Introduction

Aura Live is a high-performance, real-time transcription (Automatic Speech Recognition) platform built with FastAPI and designed for low-latency live audio processing.

Core Capabilities

Real-time Transcription: Process audio streams and receive text results with minimal latency.
Multilingual Support: Support for a growing list of languages and dialects.
WebSocket Protocol: A robust, binary-friendly protocol for streaming audio data.
REST API: Comprehensive management of languages, models, sessions, and user settings.
Translation: Real-time translation of transcription output between language pairs.
Extensible Architecture: Built to integrate with various ASR engine backends.

How it Works

The typical lifecycle of an Aura Live interaction follows this flow:

Authentication: The client authenticates using the /login endpoint to obtain a JWT token.
Discovery: The client queries the REST API to discover available languages, ASR models, and translation pairs.
Session Initiation: The client creates a “Live Session” via the REST API.
Streaming: The client connects to the provided WebSocket URI and streams raw audio data.
Result Retrieval: Aura Live sends transcription results back through the same WebSocket connection.

Authentication

Aura Live supports two authentication methods for REST endpoints:

Bearer Token (Authorization: Bearer <token>) — JWT obtained from /login.
API Key (X-API-Key: <key>) — managed from your user settings.

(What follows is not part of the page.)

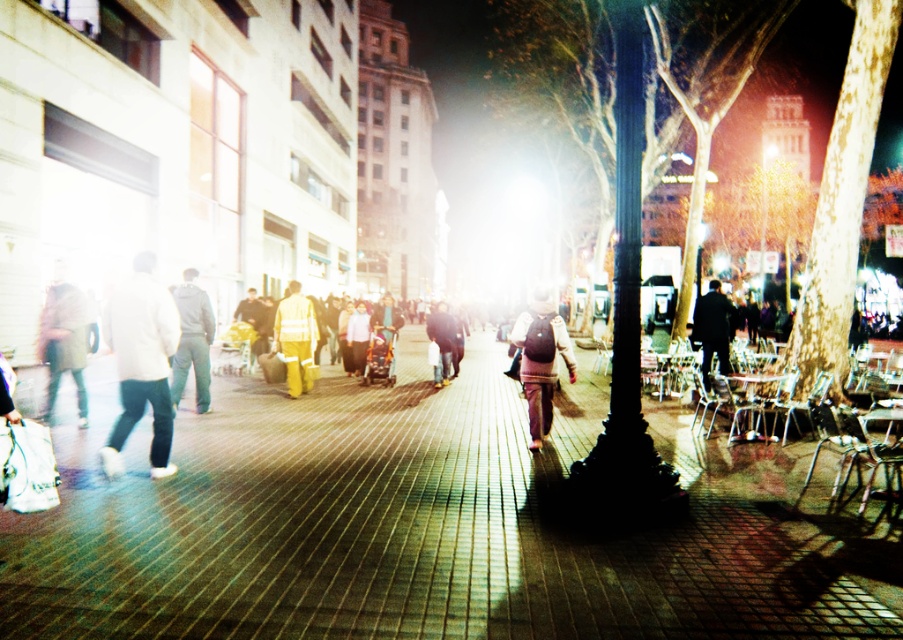
You are a delivery person who needs to place a package on the walkway in the image. The package must be placed exactly at the coordinates given in the description. Where should you place the package relative to the white matte jacket at left?

The package should be placed at the coordinates specified for the white matte jacket at left, which is at point (141, 362). Since the jacket is already at that location, the package should be placed there as well.

You are standing at the edge of the walkway and want to reach the black polished pole at center. What are the coordinates of the pole to navigate towards?

The coordinates of the black polished pole at center are at point (626,317).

For WebSocket connections, authentication is handled during the initial handshake via a token query parameter.

Target Audience

This documentation is intended for:

Developers looking to integrate real-time transcription into their applications.
System Integrators connecting Aura Live to existing audio infrastructure.
Users who want to understand the underlying mechanics of the transcription service.